El resto, parece haberse hartado y hastiado de tanto enfrentamiento que no concentra su foco en la reconstrucción de una oposición para hacerle frente a Javier Milei y los libertarios. El Congreso es el que continúa mostrando los contrastes y las diferencias partidarias internas, como me habrán leído en varias editoriales. Cada vez que se está por iniciar el tratamiento parlamentario de un proyecto de ley, aparece la discordia, aparecen los ásperos intercambios entre los legisladores, gobernadores y dirigentes políticos. Los proyectos exponen las internas, como en el caso de este último, el de inviolabilidad de la propiedad privada, en que se escuchó decir a Juliana Di Tullio que “la discusión me tiene podrida, solo nos interesa a los dirigentes” y que “la gente nos detesta y tiene razón”. José Mayans fue por más.

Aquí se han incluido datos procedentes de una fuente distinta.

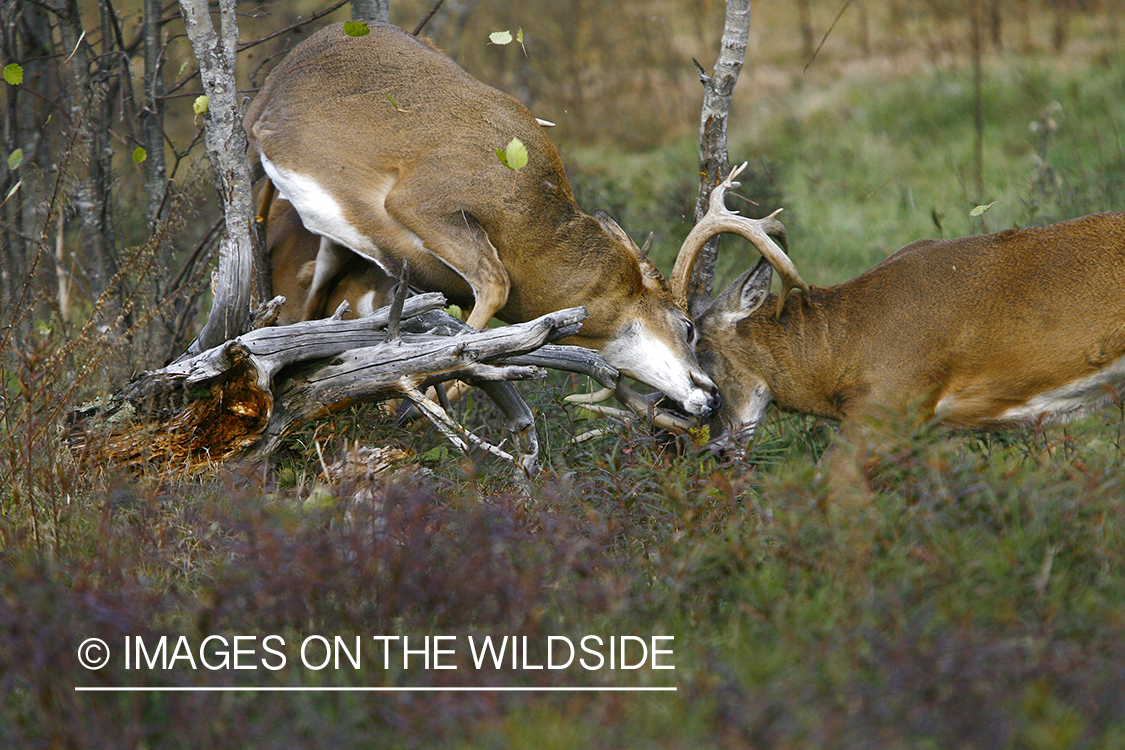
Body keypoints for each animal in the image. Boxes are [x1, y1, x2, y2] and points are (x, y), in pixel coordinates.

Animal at [246, 20, 720, 416]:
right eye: (688, 327)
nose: (713, 395)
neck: (534, 232)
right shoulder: (421, 200)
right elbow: (493, 287)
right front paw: (412, 385)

Siendo vicepresidente del partido, pero de hecho presidente desde que Cristina Kirchner comenzó con el cumplimiento de su prisión domiciliaria, y titular del bloque Fuerza Patria en el Senado, recurrió a Perón para explicar “qué pasa cuando dos personas tienen la misma ideología y se pelean, decía Perón?”, y responderse, parafraseándolo: “Primero la Patria, después el movimiento y por último los hombres”. Habiendo intentado sin éxito el acercamiento entre Máximo y Axel, continuando con sus citas a Perón, dijo que “en la democracia para tener mando tenés que tener votos”, para agregar que “a nadie le interesa la pelea de los dirigentes”.
La interna del kirchnerismo está dejándole literalmente la cancha libre al presidente para lanzarse a una reelección con pronóstico reservado, pero que cuenta con altas posibilidades de ir por un segundo período, aunque no se encuentre exento de sus propios problemas: la política económica con su macroeconomía bastante en orden, pero sin verse reflejado su resultado en la microeconomía y en el bolsillo de la gente, y en la política, sus enfrentamientos internos, comenzando con los palos en la rueda puestos por su vicepresidenta, Victoria Villarruel, a la que ya varios funcionarios le han solicitado públicamente que dé un paso al costado, más los aliados, que a veces no lo son tanto, sumado a todo esto a que su aliado más importante, el PRO, podría ir con candidato propio, sin descartar al propio expresidente, Mauricio Macri.